Problem to work on> A word-for-word copy of the data is what's wanted, with no pictures.
+++++
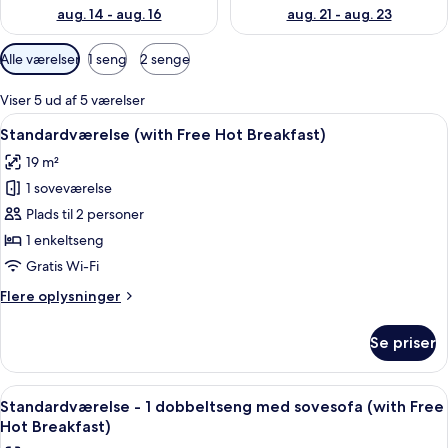
aug. 14 - aug. 16
aug. 21 - aug. 23
Tilgængelige
Alle værelser
1 seng
2 senge
filtre
for
Viser 5 ud af 5 værelser
værelser
Indlæs
En seng med hvide sengetøj og et træ
6
Standardværelse (with Free Hot Breakfast)
alle
19 m²
billeder
1 soveværelse
af
Standardværelse
Plads til 2 personer
(with
1 enkeltseng
Free
Gratis Wi-Fi
Hot
Flere
Flere oplysninger
Breakfast)
oplysninger
om
Se priser
Standardværelse
(with
Free
Indlæs
Et moderne hotelværelse med en stor
4
Hot
Standardværelse - 1 dobbeltseng med sovesofa (with Free
alle
Breakfast)
Hot Breakfast)
billeder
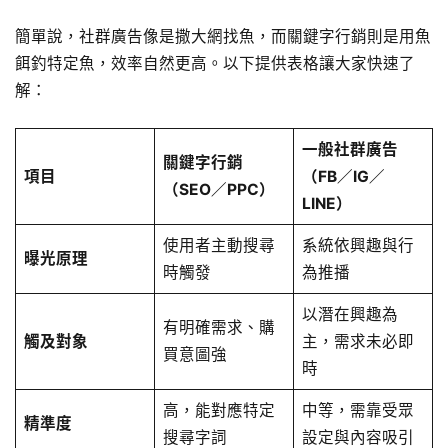
簡單說，社群廣告像是撒大網找魚，而關鍵字行銷則是用魚
餌釣特定魚，效率自然更高。以下提供表格讓大家快速了
解：
一般社群廣告
關鍵字行銷
項目
（FB／IG／
（SEO／PPC）
LINE）
使用者主動搜尋
系統依興趣與行
曝光原理
時觸發
為推播
以潛在興趣為
有明確需求、購
觸及對象
主，需求未必即
買意圖強
時
高，能對應特定
中等，需靠受眾
精準度
搜尋字詞
設定與內容吸引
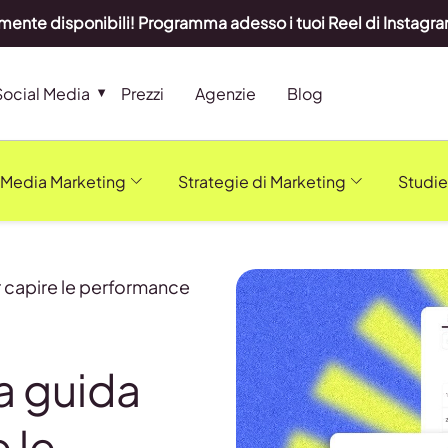
lmente disponibili! Programma adesso i tuoi Reel di Instag
Social Media
Prezzi
Agenzie
Blog
 Media Marketing
Strategie di Marketing
Studie
r capire le performance
la guida
 le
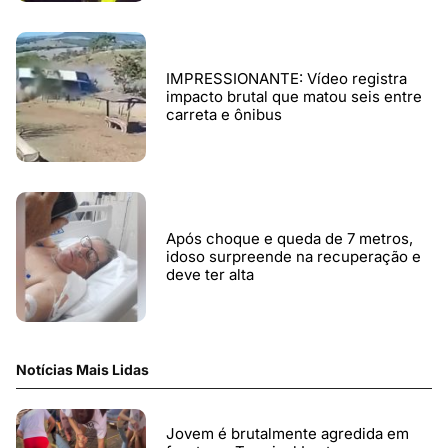
IMPRESSIONANTE: Vídeo registra
impacto brutal que matou seis entre
carreta e ônibus
Após choque e queda de 7 metros,
idoso surpreende na recuperação e
deve ter alta
Notícias Mais Lidas
Jovem é brutalmente agredida em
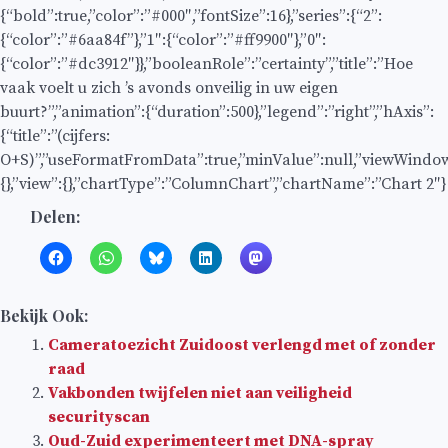
{“bold”:true,”color”:”#000″,”fontSize”:16},”series”:{“2”:
{“color”:”#6aa84f”},”1″:{“color”:”#ff9900″},”0″:
{“color”:”#dc3912″}},”booleanRole”:”certainty”,”title”:”Hoe
vaak voelt u zich ’s avonds onveilig in uw eigen
buurt?”,”animation”:{“duration”:500},”legend”:”right”,”hAxis”:
{“title”:”(cijfers:
O+S)”,”useFormatFromData”:true,”minValue”:null,”viewWindowMo
{},”view”:{},”chartType”:”ColumnChart”,”chartName”:”Chart 2″}
Delen:
Bekijk Ook:
Cameratoezicht Zuidoost verlengd met of zonder
raad
Vakbonden twijfelen niet aan veiligheid
securityscan
Oud-Zuid experimenteert met DNA-spray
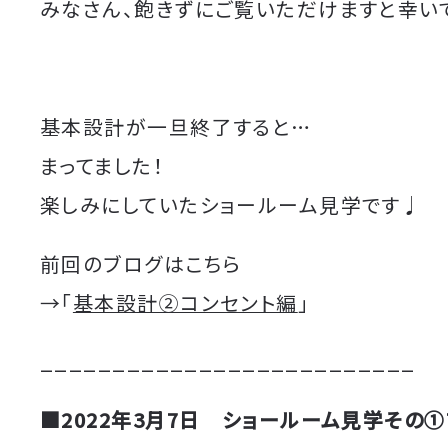
みなさん、飽きずにご覧いただけますと幸い
基本設計が一旦終了すると…
まってました！
楽しみにしていたショールーム見学です♩
前回のブログはこちら
→「
基本設計②コンセント編
」
__________________________
■2022年3月7日 ショールーム見学その①T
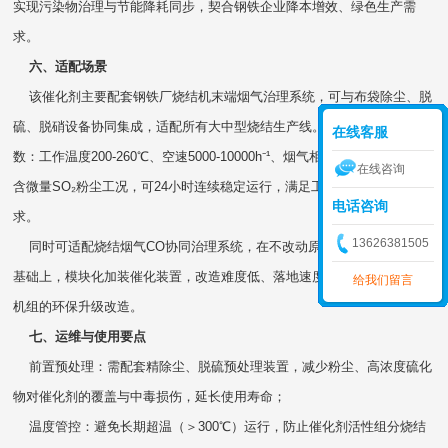
实现污染物治理与节能降耗同步，契合钢铁企业降本增效、绿色生产需
求。
六、适配场景
该催化剂主要配套钢铁厂烧结机末端烟气治理系统，可与布袋除尘、脱
硫、脱硝设备协同集成，适配所有大中型烧结生产线。常规工程运行参
在线客服
数：工作温度200-260℃、空速5000-10000h⁻¹、烟气相对湿度15%-20%、
在线咨询
含微量SO₂粉尘工况，可24小时连续稳定运行，满足工业常态化生产需
电话咨询
求。
13626381505
同时可适配烧结烟气CO协同治理系统，在不改动原有主体环保设备的
基础上，模块化加装催化装置，改造难度低、落地速度快，适配新旧烧结
给我们留言
机组的环保升级改造。
七、运维与使用要点
前置预处理：需配套精除尘、脱硫预处理装置，减少粉尘、高浓度硫化
物对催化剂的覆盖与中毒损伤，延长使用寿命；
温度管控：避免长期超温（＞300℃）运行，防止催化剂活性组分烧结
+++++
Solved problem>
aug. 14 - aug. 16
aug. 21 - aug. 23
Tilgængelige
Alle værelser
1 seng
2 senge
filtre
for
Viser 5 ud af 5 værelser
værelser
Indlæs
En seng med hvide sengetøj og et træ
6
Standardværelse (with Free Hot Breakfast)
alle
19 m²
billeder
1 soveværelse
af
Standardværelse
Plads til 2 personer
(with
1 enkeltseng
Free
Gratis Wi-Fi
Hot
Flere
Flere oplysninger
Breakfast)
oplysninger
om
Se priser
Standardværelse
(with
Free
Indlæs
Et moderne hotelværelse med en stor
4
Hot
Standardværelse - 1 dobbeltseng med sovesofa (with Free
alle
Breakfast)
Hot Breakfast)
billeder
簡單說，社群廣告像是撒大網找魚，而關鍵字行銷則是用魚
餌釣特定魚，效率自然更高。以下提供表格讓大家快速了
解：
一般社群廣告
關鍵字行銷
項目
（FB／IG／
（SEO／PPC）
LINE）
使用者主動搜尋
系統依興趣與行
曝光原理
時觸發
為推播
以潛在興趣為
有明確需求、購
觸及對象
主，需求未必即
買意圖強
時
高，能對應特定
中等，需靠受眾
精準度
搜尋字詞
設定與內容吸引
lmente disponibili! Programma adesso i tuoi Reel di Instag
Social Media
Prezzi
Agenzie
Blog
 Media Marketing
Strategie di Marketing
Studie
r capire le performance
la guida
 le
IMPRESSIONANTE: Vídeo registra
impacto brutal que matou seis entre
carreta e ônibus
Após choque e queda de 7 metros,
idoso surpreende na recuperação e
deve ter alta
Notícias Mais Lidas
Jovem é brutalmente agredida em
{“bold”:true,”color”:”#000″,”fontSize”:16},”series”:{“2”:
{“color”:”#6aa84f”},”1″:{“color”:”#ff9900″},”0″:
{“color”:”#dc3912″}},”booleanRole”:”certainty”,”title”:”Hoe
vaak voelt u zich ’s avonds onveilig in uw eigen
buurt?”,”animation”:{“duration”:500},”legend”:”right”,”hAxis”:
{“title”:”(cijfers:
O+S)”,”useFormatFromData”:true,”minValue”:null,”viewWindowMo
{},”view”:{},”chartType”:”ColumnChart”,”chartName”:”Chart 2″}
Delen:
Bekijk Ook:
Cameratoezicht Zuidoost verlengd met of zonder
raad
Vakbonden twijfelen niet aan veiligheid
securityscan
Oud-Zuid experimenteert met DNA-spray
みなさん、飽きずにご覧いただけますと幸い
基本設計が一旦終了すると…
まってました！
楽しみにしていたショールーム見学です♩
前回のブログはこちら
→「
基本設計②コンセント編
」
__________________________
■2022年3月7日 ショールーム見学その①T
实现污染物治理与节能降耗同步，契合钢铁企业降本增效、绿色生产需
求。
六、适配场景
该催化剂主要配套钢铁厂烧结机末端烟气治理系统，可与布袋除尘、脱
硫、脱硝设备协同集成，适配所有大中型烧结生产线。常规工程运行参
在线客服
数：工作温度200-260℃、空速5000-10000h⁻¹、烟气相对湿度15%-20%、
在线咨询
含微量SO₂粉尘工况，可24小时连续稳定运行，满足工业常态化生产需
电话咨询
求。
13626381505
同时可适配烧结烟气CO协同治理系统，在不改动原有主体环保设备的
基础上，模块化加装催化装置，改造难度低、落地速度快，适配新旧烧结
给我们留言
机组的环保升级改造。
七、运维与使用要点
前置预处理：需配套精除尘、脱硫预处理装置，减少粉尘、高浓度硫化
物对催化剂的覆盖与中毒损伤，延长使用寿命；
温度管控：避免长期超温（＞300℃）运行，防止催化剂活性组分烧结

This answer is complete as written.